[Assignment]
If a line in the listing below has the string "předtančení", copy it out.

[Listed entries]
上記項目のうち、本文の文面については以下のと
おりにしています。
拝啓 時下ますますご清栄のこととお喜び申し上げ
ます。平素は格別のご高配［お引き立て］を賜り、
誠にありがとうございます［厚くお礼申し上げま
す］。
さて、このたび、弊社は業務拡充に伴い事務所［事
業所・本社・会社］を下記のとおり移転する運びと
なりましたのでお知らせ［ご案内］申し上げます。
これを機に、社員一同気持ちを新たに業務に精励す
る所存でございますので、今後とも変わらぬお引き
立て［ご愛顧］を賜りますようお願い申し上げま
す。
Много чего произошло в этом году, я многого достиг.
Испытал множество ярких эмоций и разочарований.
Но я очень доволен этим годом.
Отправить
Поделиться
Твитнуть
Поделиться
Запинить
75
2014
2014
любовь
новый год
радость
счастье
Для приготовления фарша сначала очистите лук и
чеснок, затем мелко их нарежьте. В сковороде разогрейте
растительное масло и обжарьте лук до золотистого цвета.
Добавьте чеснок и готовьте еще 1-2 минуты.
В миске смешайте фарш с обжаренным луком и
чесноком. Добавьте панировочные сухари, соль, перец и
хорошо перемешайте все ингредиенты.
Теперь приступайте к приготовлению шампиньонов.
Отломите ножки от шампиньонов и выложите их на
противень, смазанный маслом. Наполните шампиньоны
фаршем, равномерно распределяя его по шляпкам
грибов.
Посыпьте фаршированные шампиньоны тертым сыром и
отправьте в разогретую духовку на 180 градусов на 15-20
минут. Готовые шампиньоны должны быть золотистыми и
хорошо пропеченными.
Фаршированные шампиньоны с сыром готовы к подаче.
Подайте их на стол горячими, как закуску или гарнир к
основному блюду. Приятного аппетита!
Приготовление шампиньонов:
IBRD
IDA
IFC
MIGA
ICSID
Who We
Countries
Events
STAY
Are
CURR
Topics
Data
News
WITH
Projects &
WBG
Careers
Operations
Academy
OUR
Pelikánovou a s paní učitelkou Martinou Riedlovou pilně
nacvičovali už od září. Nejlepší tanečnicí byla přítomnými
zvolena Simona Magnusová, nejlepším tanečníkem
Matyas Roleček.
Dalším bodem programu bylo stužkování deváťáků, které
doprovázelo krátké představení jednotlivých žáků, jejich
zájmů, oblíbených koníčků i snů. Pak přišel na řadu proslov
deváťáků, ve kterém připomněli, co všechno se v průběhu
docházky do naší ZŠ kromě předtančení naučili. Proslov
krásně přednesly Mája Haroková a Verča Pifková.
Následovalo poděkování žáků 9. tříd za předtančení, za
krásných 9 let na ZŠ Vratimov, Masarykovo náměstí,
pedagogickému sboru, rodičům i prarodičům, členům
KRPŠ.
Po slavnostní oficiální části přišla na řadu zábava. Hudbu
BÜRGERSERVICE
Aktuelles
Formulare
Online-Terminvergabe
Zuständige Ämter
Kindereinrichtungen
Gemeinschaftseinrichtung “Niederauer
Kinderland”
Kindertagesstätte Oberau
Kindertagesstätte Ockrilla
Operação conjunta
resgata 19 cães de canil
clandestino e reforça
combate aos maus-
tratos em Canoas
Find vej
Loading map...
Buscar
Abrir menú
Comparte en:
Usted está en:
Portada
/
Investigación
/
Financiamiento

[Your response]
docházky do naší ZŠ kromě předtančení naučili. Proslov
Následovalo poděkování žáků 9. tříd za předtančení, za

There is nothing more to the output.